New Writing
- Categories: Literary magazine
- Founder: John Lehmann
- Founded: 1936
- Final issue: 1950
- Country: United Kingdom
- Language: English

= New Writing =

British modernist magazine

New Writing was a popular literary periodical in book format founded in 1936 by John Lehmann and committed to anti-fascism.

It featured leading poets and writers of the day such as W.H. Auden, V.S. Pritchett, Christopher Isherwood, Tom Wintringham, Stephen Spender, Ahmed Ali, Jim Phelan, Rex Warner, and B. L. Coombes. New Writing also published articles about Mass-Observation by Tom Harrisson.

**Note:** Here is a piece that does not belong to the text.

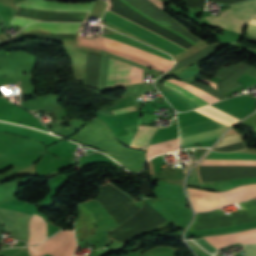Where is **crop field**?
<instances>
[{"label":"crop field","mask_w":256,"mask_h":256,"mask_svg":"<svg viewBox=\"0 0 256 256\" xmlns=\"http://www.w3.org/2000/svg\"><path fill=\"white\" fill-rule=\"evenodd\" d=\"M187 189L195 211H207L228 203L256 197V184L241 185L218 193L192 188Z\"/></svg>","instance_id":"8a807250"},{"label":"crop field","mask_w":256,"mask_h":256,"mask_svg":"<svg viewBox=\"0 0 256 256\" xmlns=\"http://www.w3.org/2000/svg\"><path fill=\"white\" fill-rule=\"evenodd\" d=\"M240 212L222 215L219 209L196 214L197 218L188 231L210 230L256 221V200L241 203Z\"/></svg>","instance_id":"ac0d7876"},{"label":"crop field","mask_w":256,"mask_h":256,"mask_svg":"<svg viewBox=\"0 0 256 256\" xmlns=\"http://www.w3.org/2000/svg\"><path fill=\"white\" fill-rule=\"evenodd\" d=\"M121 1L126 3L128 6H130L132 9L139 12L143 16L151 19L152 21L160 24L161 26L167 28L168 30L176 33L177 35H179V36L185 38L186 40L190 41L191 43L195 44L194 41L186 38L185 36L177 33L176 31L166 27L165 25L157 22L156 20L146 16L145 14H143L142 12H140L139 10H137L136 8L131 6L126 1H124V0H121ZM151 1L153 3H155L156 5L160 6L161 8H163L162 7L163 1H161V0H151ZM103 20H105V21H107V22H109V23H111V24H113V25H115V26H117V27H119V28H121V29H123V30H125V31H127V32H129V33H131V34H133V35H135V36H137V37H139V38H141V39H143V40H145V41H147V42H149V43H151V44H153V45H155V46H157V47H159V48H161V49H163V50H165L169 53H171V54H173V55H175V56L178 55L179 53H181L184 50V49H182V48H180V47H178V46H176V45H174V44H172V43H170V42H168V41H166V40H164V39H162V38H160V37H158V36H156V35H154L150 32H148V31H146L145 29L131 23L130 21L118 16L117 14L113 13L112 11H110L108 9H107V11H106V13L103 17Z\"/></svg>","instance_id":"34b2d1b8"},{"label":"crop field","mask_w":256,"mask_h":256,"mask_svg":"<svg viewBox=\"0 0 256 256\" xmlns=\"http://www.w3.org/2000/svg\"><path fill=\"white\" fill-rule=\"evenodd\" d=\"M205 250L214 253L232 246L256 243V229L234 232L226 235H216L193 239ZM247 256H256V244L243 245Z\"/></svg>","instance_id":"412701ff"},{"label":"crop field","mask_w":256,"mask_h":256,"mask_svg":"<svg viewBox=\"0 0 256 256\" xmlns=\"http://www.w3.org/2000/svg\"><path fill=\"white\" fill-rule=\"evenodd\" d=\"M222 11L219 17H205L211 24L218 25L237 32H242L243 26L256 15V0H249L231 5Z\"/></svg>","instance_id":"f4fd0767"},{"label":"crop field","mask_w":256,"mask_h":256,"mask_svg":"<svg viewBox=\"0 0 256 256\" xmlns=\"http://www.w3.org/2000/svg\"><path fill=\"white\" fill-rule=\"evenodd\" d=\"M215 121L209 120V121H205V122H200V123L180 127L179 128L180 129V137L189 135V134H193V133H197V132H201V131H205V130H209V129H213V128H217V127H221V126H225V125L215 122ZM228 128H229V126H226V127H222V128H218V129L182 137V138H180V147L200 143V142L207 141V140L214 139V138H218Z\"/></svg>","instance_id":"dd49c442"},{"label":"crop field","mask_w":256,"mask_h":256,"mask_svg":"<svg viewBox=\"0 0 256 256\" xmlns=\"http://www.w3.org/2000/svg\"><path fill=\"white\" fill-rule=\"evenodd\" d=\"M74 237V231H60L47 241L41 243L35 248L28 250L29 256H41L55 249L60 244ZM76 248L75 239L72 238L64 244L57 247L55 250L49 252L48 254L54 256H71Z\"/></svg>","instance_id":"e52e79f7"},{"label":"crop field","mask_w":256,"mask_h":256,"mask_svg":"<svg viewBox=\"0 0 256 256\" xmlns=\"http://www.w3.org/2000/svg\"><path fill=\"white\" fill-rule=\"evenodd\" d=\"M16 4L36 7V8L51 9V10L89 13L94 2L92 3H55V2H50L46 0H24ZM32 22L34 21L13 17L11 24L24 27L25 25Z\"/></svg>","instance_id":"d8731c3e"},{"label":"crop field","mask_w":256,"mask_h":256,"mask_svg":"<svg viewBox=\"0 0 256 256\" xmlns=\"http://www.w3.org/2000/svg\"><path fill=\"white\" fill-rule=\"evenodd\" d=\"M144 82L142 70L116 59L112 61L109 86L118 87Z\"/></svg>","instance_id":"5a996713"},{"label":"crop field","mask_w":256,"mask_h":256,"mask_svg":"<svg viewBox=\"0 0 256 256\" xmlns=\"http://www.w3.org/2000/svg\"><path fill=\"white\" fill-rule=\"evenodd\" d=\"M205 159L256 160V154L217 153L212 151ZM240 160H204L201 165H256V161H240Z\"/></svg>","instance_id":"3316defc"},{"label":"crop field","mask_w":256,"mask_h":256,"mask_svg":"<svg viewBox=\"0 0 256 256\" xmlns=\"http://www.w3.org/2000/svg\"><path fill=\"white\" fill-rule=\"evenodd\" d=\"M47 239V222L33 214L29 221L28 245Z\"/></svg>","instance_id":"28ad6ade"},{"label":"crop field","mask_w":256,"mask_h":256,"mask_svg":"<svg viewBox=\"0 0 256 256\" xmlns=\"http://www.w3.org/2000/svg\"><path fill=\"white\" fill-rule=\"evenodd\" d=\"M79 26L80 24L35 23L27 26L22 31L27 32L33 29H42L52 33L76 34Z\"/></svg>","instance_id":"d1516ede"},{"label":"crop field","mask_w":256,"mask_h":256,"mask_svg":"<svg viewBox=\"0 0 256 256\" xmlns=\"http://www.w3.org/2000/svg\"><path fill=\"white\" fill-rule=\"evenodd\" d=\"M80 206L81 215L77 226L78 238H88L95 232L93 215L86 208Z\"/></svg>","instance_id":"22f410ed"},{"label":"crop field","mask_w":256,"mask_h":256,"mask_svg":"<svg viewBox=\"0 0 256 256\" xmlns=\"http://www.w3.org/2000/svg\"><path fill=\"white\" fill-rule=\"evenodd\" d=\"M157 129V127L140 126L130 147L147 150L150 138L156 132Z\"/></svg>","instance_id":"cbeb9de0"},{"label":"crop field","mask_w":256,"mask_h":256,"mask_svg":"<svg viewBox=\"0 0 256 256\" xmlns=\"http://www.w3.org/2000/svg\"><path fill=\"white\" fill-rule=\"evenodd\" d=\"M103 36L107 37V38H110L112 40H115V41L127 44L129 46H132V47H135V48L147 51L149 53H152V54L164 57L166 59L172 60V58L169 55H167L165 53H162V52H160L158 50H155V49H153L151 47H148L146 45H143V44H141L139 42H136V41H134L132 39H129V38L125 37V36H118V35H103Z\"/></svg>","instance_id":"5142ce71"},{"label":"crop field","mask_w":256,"mask_h":256,"mask_svg":"<svg viewBox=\"0 0 256 256\" xmlns=\"http://www.w3.org/2000/svg\"><path fill=\"white\" fill-rule=\"evenodd\" d=\"M164 85H166V86L174 89L178 93L188 97L193 103H195L199 107H201L205 104H208L204 100H202L200 97H198V96H196V95H194V94H192V93H190V92H188V91H186V90H184V89H182V88H180V87H178V86H176L172 83H169V82L165 81Z\"/></svg>","instance_id":"d9b57169"},{"label":"crop field","mask_w":256,"mask_h":256,"mask_svg":"<svg viewBox=\"0 0 256 256\" xmlns=\"http://www.w3.org/2000/svg\"><path fill=\"white\" fill-rule=\"evenodd\" d=\"M236 142H240L238 135L224 138L215 148L222 147V146L229 145Z\"/></svg>","instance_id":"733c2abd"},{"label":"crop field","mask_w":256,"mask_h":256,"mask_svg":"<svg viewBox=\"0 0 256 256\" xmlns=\"http://www.w3.org/2000/svg\"><path fill=\"white\" fill-rule=\"evenodd\" d=\"M135 110H137V109L135 106H133V107H127V108H122V109H116L114 111H115V114L118 115V114L131 112V111H135Z\"/></svg>","instance_id":"4a817a6b"},{"label":"crop field","mask_w":256,"mask_h":256,"mask_svg":"<svg viewBox=\"0 0 256 256\" xmlns=\"http://www.w3.org/2000/svg\"><path fill=\"white\" fill-rule=\"evenodd\" d=\"M246 30L256 32V25L248 23L247 27H246ZM248 31H245V32L256 35V33L248 32Z\"/></svg>","instance_id":"bc2a9ffb"},{"label":"crop field","mask_w":256,"mask_h":256,"mask_svg":"<svg viewBox=\"0 0 256 256\" xmlns=\"http://www.w3.org/2000/svg\"><path fill=\"white\" fill-rule=\"evenodd\" d=\"M191 245H193L195 248H197V249H199V250H201V251H203V252H205L204 250H202L200 247H198L196 244H194L193 242H191V241H188Z\"/></svg>","instance_id":"214f88e0"},{"label":"crop field","mask_w":256,"mask_h":256,"mask_svg":"<svg viewBox=\"0 0 256 256\" xmlns=\"http://www.w3.org/2000/svg\"><path fill=\"white\" fill-rule=\"evenodd\" d=\"M234 256H238V253H237V254H235Z\"/></svg>","instance_id":"92a150f3"}]
</instances>
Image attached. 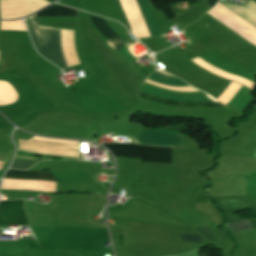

After having been approached by Lehmann to contribute a piece to the periodical, George Orwell developed a "sketch" he had had in mind for some time, and which appeared as "Shooting an Elephant", first published in the second number of the periodical, in Autumn 1936. A second piece by Orwell, "Marrakech", appeared in the Christmas 1939 edition.

==Penguin New Writing==
With New Writings future uncertain, Lehmann wrote New Writing in Europe for Pelican Books, a critical summary of the writers of the 1930s. Wintringham reintroduced Lehmann to Allen Lane of Penguin Books, who secured paper for Penguin New Writing, a monthly book-magazine, this time as a paperback, and which survived until 1950.